Hi, @yanggaome , Can you provide the minimum repro code?

yanggaome commented 4 months ago

Hi @Hhhilulu ,

This is user target call file and class definition, the endpoint/token provider/api version can be left as empty as below, it won't block the repro.

from openai import AzureOpenAI

class GPT:
    def __init__(self):
        self._client = AzureOpenAI(
            azure_endpoint="",
            azure_ad_token_provider="",
            api_version=""
        )

class ClientA:
    def __init__(self):
        """Init."""
        self._gpt_client = GPT() # this will cause error in pickle

class UserTargetCall:
    def __init__(self):
        """User implement logic."""

        self._clientA = ClientA()

    def __call__(self):
        """Call."""

        output = {"conversation": [
            {"role": "user", "content": "What is the value of 2 + 2?"}, {"role": "assistant", "content": "2 + 2 = 4"},
            {"role": "user", "content": "What is the value of 3 + 3?"}, {"role": "assistant", "content": "3 + 3 = 6"}
            ]
        }
        return output

This is the caller part code:

from UserTargetCall import UserTargetCall
from promptflow.evals.evaluate import evaluate
from promptflow.evals.evaluators import ContentSafetyChatEvaluator
from azure.identity import DefaultAzureCredential

if __name__ == '__main__':
    project_scope = {
        "subscription_id": "xxx",
        "resource_group_name": "xxx",
        "project_name": "xxx"
    }

    user_call = UserTargetCall()
    credential = DefaultAzureCredential()
    content_safety_chat_evaluator = ContentSafetyChatEvaluator(project_scope=project_scope, credential=credential)
    results = evaluate(
        evaluation_name="test",
        data="test.jsonl",
        target=user_call,
        evaluators={"content_safety_chat" : content_safety_chat_evaluator},
        azure_ai_project=project_scope
    )

and the test.jsonl only has one line:

{"query": "this is user query"}
Hhhilulu commented 4 months ago

Hi, @yanggaome, Your target object cannot be pickled. We use multi-process mode to execute batch run, which requires that all parameters of the multi-process target function can be serialized, so this case is not supported. We recommend not initializing the client in the init function.
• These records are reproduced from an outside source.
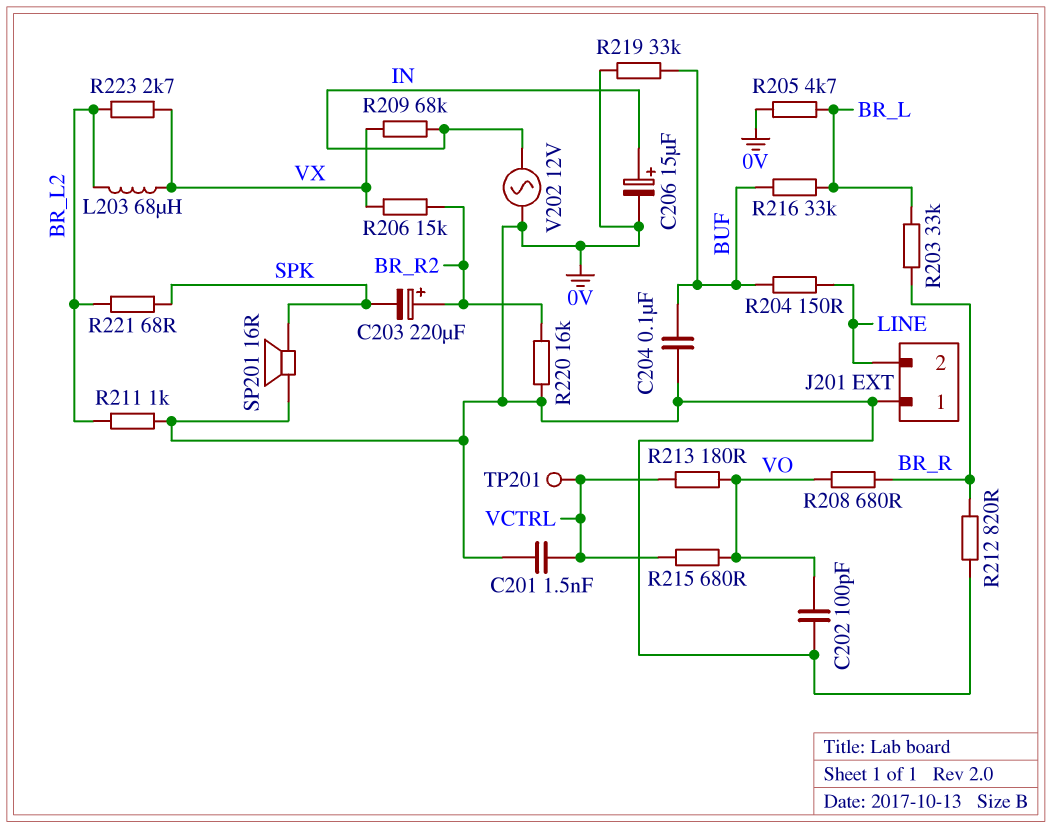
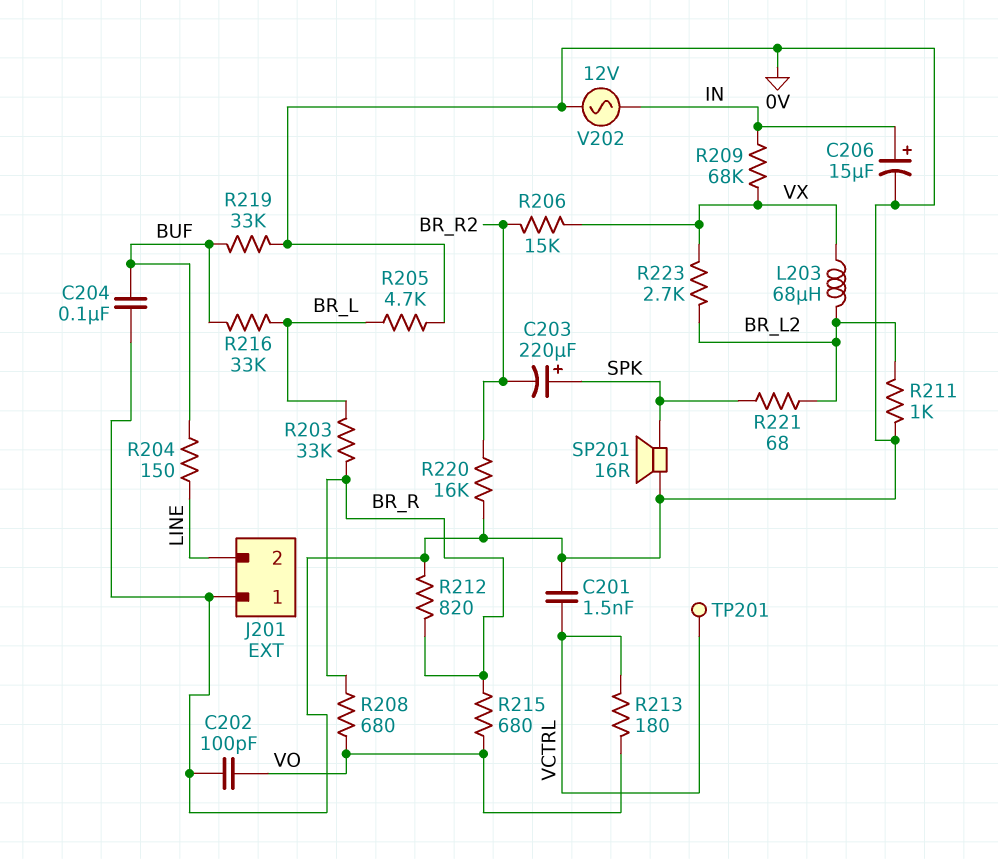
C203: 220uF (plus BR_R2, minus SPK) -> 220uF (plus SPK, minus BR_R2)
R215: 680 (VCTRL, VO) -> 680 (BR_R, VO)

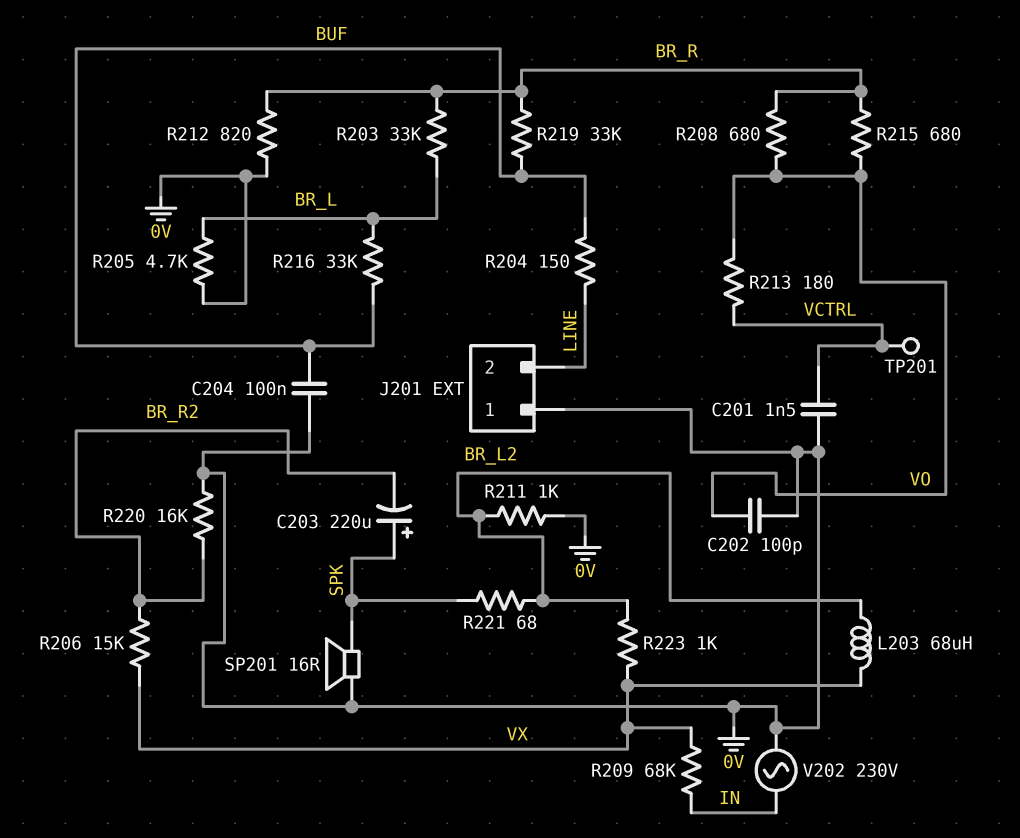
C206: 15uF (plus IN, minus 0V) -> none
R219: 33k (0V, BUF) -> 33k (BR_R, BUF)
R223: 2.7k (BR_L2, VX) -> 1k (BR_L2, VX)
V202: AC 12V (0V, IN) -> AC 230V (0V, IN)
Currently, we don't support this usage. image

github-actions[bot] commented 2 months ago

Hi, we're sending this friendly reminder because we haven't heard back from you in 30 days. We need more information about this issue to help address it. Please be sure to give us your input. If we don't hear back from you within 7 days of this comment, the issue will be automatically closed. Thank you!